WHAT YOU NEED TO DO
1. Reproduce the passage of the workshop text starting with "Thank you for" and going on through "California research community.".
2. In one to three sentences, explain why the workshop text says the Southern California Marine Mammal Workshop is organized.

Thank you for attending the 2014 Southern California Marine Mammal Workshop.
The Southern California Marine Mammal Workshop is organized for and by marine mammal researchers to foster discussion and collaboration within the Southern California research community.
2014 Workshop sessions included:
Basic Behavioral Research: Techniques and Analyses
One of the basic research techniques of studying presence, numbers, social behaviors, and societies of animals is to identify them, and relatively non-invasive photography has been a wonderful mainstay of cetacean research for several decades. As well, high resolution videography is making possible the detailed descriptions of social interactions among members of a group. These techniques, ever more electromechanically sophisticated and rapidly becoming less expensive than years ago, are being augmented by sophisticated analyses of social context and the statistical application of behavioral response analyses relative to anthropogenic activities. The panel includes experts on photo-identification, videography, social context analyses, and behavioral response analyses, with both historic background and present trends highlighted.
Behavioral Research: New Methods and Approaches
This session will focus on some of the new approaches to behavioral research including those using new technologies such as archival tags, satellite tags, and acoustics and also how behavioral monitoring in support of assessing human impacts and responses to anthropogenic sounds.

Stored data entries

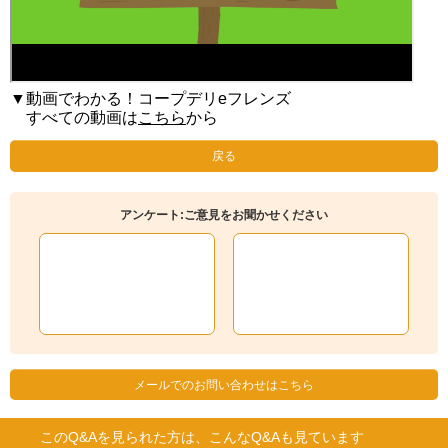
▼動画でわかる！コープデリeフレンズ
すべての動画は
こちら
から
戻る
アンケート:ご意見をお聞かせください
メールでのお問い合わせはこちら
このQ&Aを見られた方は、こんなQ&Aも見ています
---
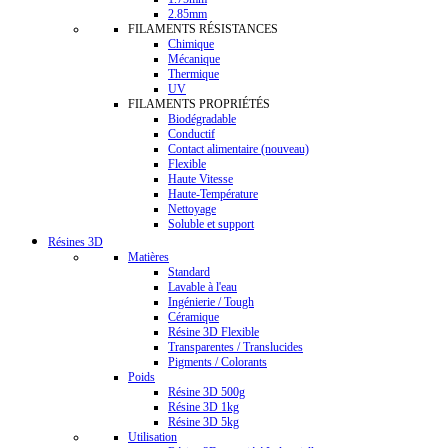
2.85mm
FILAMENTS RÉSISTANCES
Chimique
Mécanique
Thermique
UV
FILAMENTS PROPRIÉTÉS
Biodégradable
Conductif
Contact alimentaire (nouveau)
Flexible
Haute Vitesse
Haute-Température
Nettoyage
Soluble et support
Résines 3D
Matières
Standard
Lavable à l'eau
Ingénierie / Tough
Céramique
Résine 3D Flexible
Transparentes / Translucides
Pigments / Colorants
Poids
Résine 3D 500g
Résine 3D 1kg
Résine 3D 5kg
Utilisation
--
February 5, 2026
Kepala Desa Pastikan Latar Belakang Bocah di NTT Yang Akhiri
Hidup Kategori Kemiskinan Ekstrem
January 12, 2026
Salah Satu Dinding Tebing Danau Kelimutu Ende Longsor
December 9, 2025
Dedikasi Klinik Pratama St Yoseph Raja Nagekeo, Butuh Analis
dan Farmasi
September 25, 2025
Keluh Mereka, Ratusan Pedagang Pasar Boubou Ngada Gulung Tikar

ANSWERS BY TASK
1.
Thank you for attending the 2014 Southern California Marine Mammal Workshop.
The Southern California Marine Mammal Workshop is organized for and by marine mammal researchers to foster discussion and collaboration within the Southern California research community.

2. Marine mammal researchers organize the workshop for other marine mammal researchers. Its purpose is to foster discussion and collaboration within the Southern California research community.